Bank of England Abandons New Diversity Rules for Financial Sector
The Bank of England has announced that it will not implement new rules promoting diversity and inclusion within the financial sector. This decision is aimed at preventing any additional regulatory burdens on firms, particularly in light of a broader initiative to stimulate economic growth.
This announcement came from the Bank's regulatory body, the Prudential Regulatory Authority (PRA), on Tuesday. The decision follows a trend in the United States, where major companies have started to eliminate their diversity goals after former President Donald Trump criticized workplace equality initiatives.
In a letter addressed to Meg Hillier, chair of the Treasury Committee in Parliament, the PRA's chief executive, Sam Woods, stated that the authority would continue to monitor the risk of group-think amongst the firms it oversees. However, it will refrain from requiring these firms to report on improvements in representation for women and ethnic minorities.
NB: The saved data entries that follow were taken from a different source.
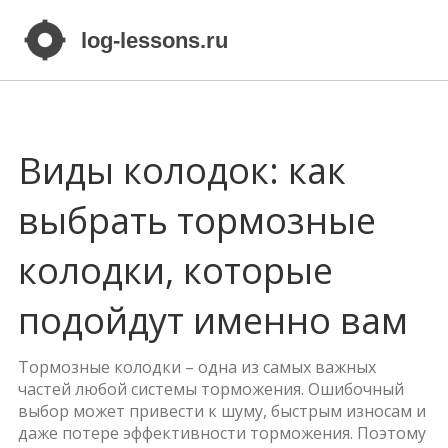
Виды колодок: как
выбрать тормозные
колодки, которые
подойдут именно вам
Тормозные колодки – одна из самых важных
частей любой системы торможения. Ошибочный
выбор может привести к шуму, быстрым износам и
даже потере эффективности торможения. Поэтому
This communication was part of a response to the ongoing parliamentary inquiry titled ‘Sexism in the City,’ which examines issues of misogyny within financial services. This inquiry is a follow-up to a previous investigation in 2018 that was triggered by allegations of sexual harassment within the sector.
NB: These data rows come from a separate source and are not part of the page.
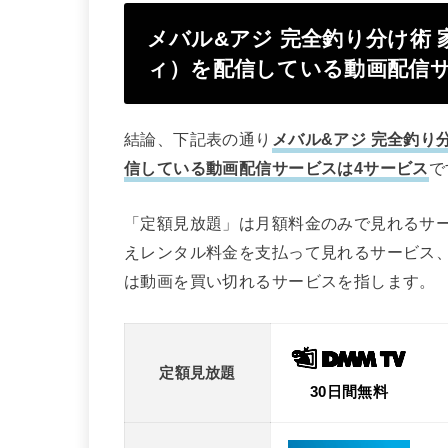
メバル&アジ 完全釣り分け術 家
ィ）を配信している動画配信サ
結論、下記表の通り
メバル&アジ 完全釣り分
信している動画配信サービスは4サービス
で
「定額見放題」は月額料金のみで見れるサ
えレンタル料金を支払って見れるサービス
は動画を買い切れるサービスを指します。
定額見放題
30日間無料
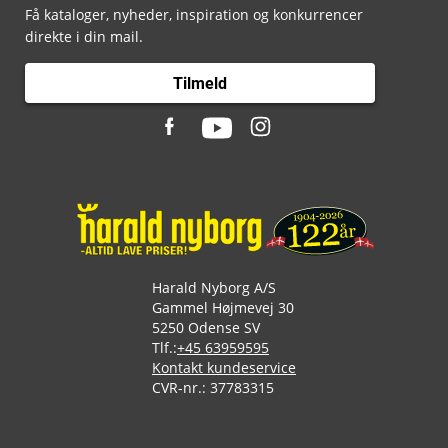
Få kataloger, nyheder, inspiration og konkurrencer
direkte i din mail.
Tilmeld
Harald Nyborg A/S
Gammel Højmevej 30
5250 Odense SV
Tlf.:
+45 63959595
Kontakt kundeservice
CVR-nr.: 37783315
Woods reflected on the industry's progress regarding the gender pay gap and the predominant “alpha male” culture. He noted that, while there have been some improvements, the efforts have been merely incremental, with persistent issues of sexual harassment and bullying remaining a big concern.
Despite acknowledging that diversity and inclusion might enhance decision-making and risk management, the PRA reported that firms expressed a desire to avoid redundancy and unnecessary financial costs. They believe that the government’s upcoming legal requirements regarding reporting on gender action plans and the disability and ethnicity pay gap would be sufficient.
Woods also mentioned the importance of reducing regulatory burdens on firms while still meeting their objectives. His emphasis on this point aligns with the recent push from UK chancellor Rachel Reeves to lessen red tape for businesses to foster economic growth.
Recently, the UK’s employment rights minister, Justin Madders, expressed skepticism about whether British firms would follow the U.S. lead in scaling back diversity goals. Several large American companies, such as Google, Amazon, and McDonald’s, have significantly reduced their diversity initiatives after Trump's presidency.
In the UK, however, firms like Deloitte have reassured their employees of continued commitment to diversity goals, while Barclays has reaffirmed its strong focus on inclusion despite shifts happening abroad.
Woods concluded that the PRA would not introduce any new rules on diversity or reassess the issue until after the enactment of any new relevant legislation.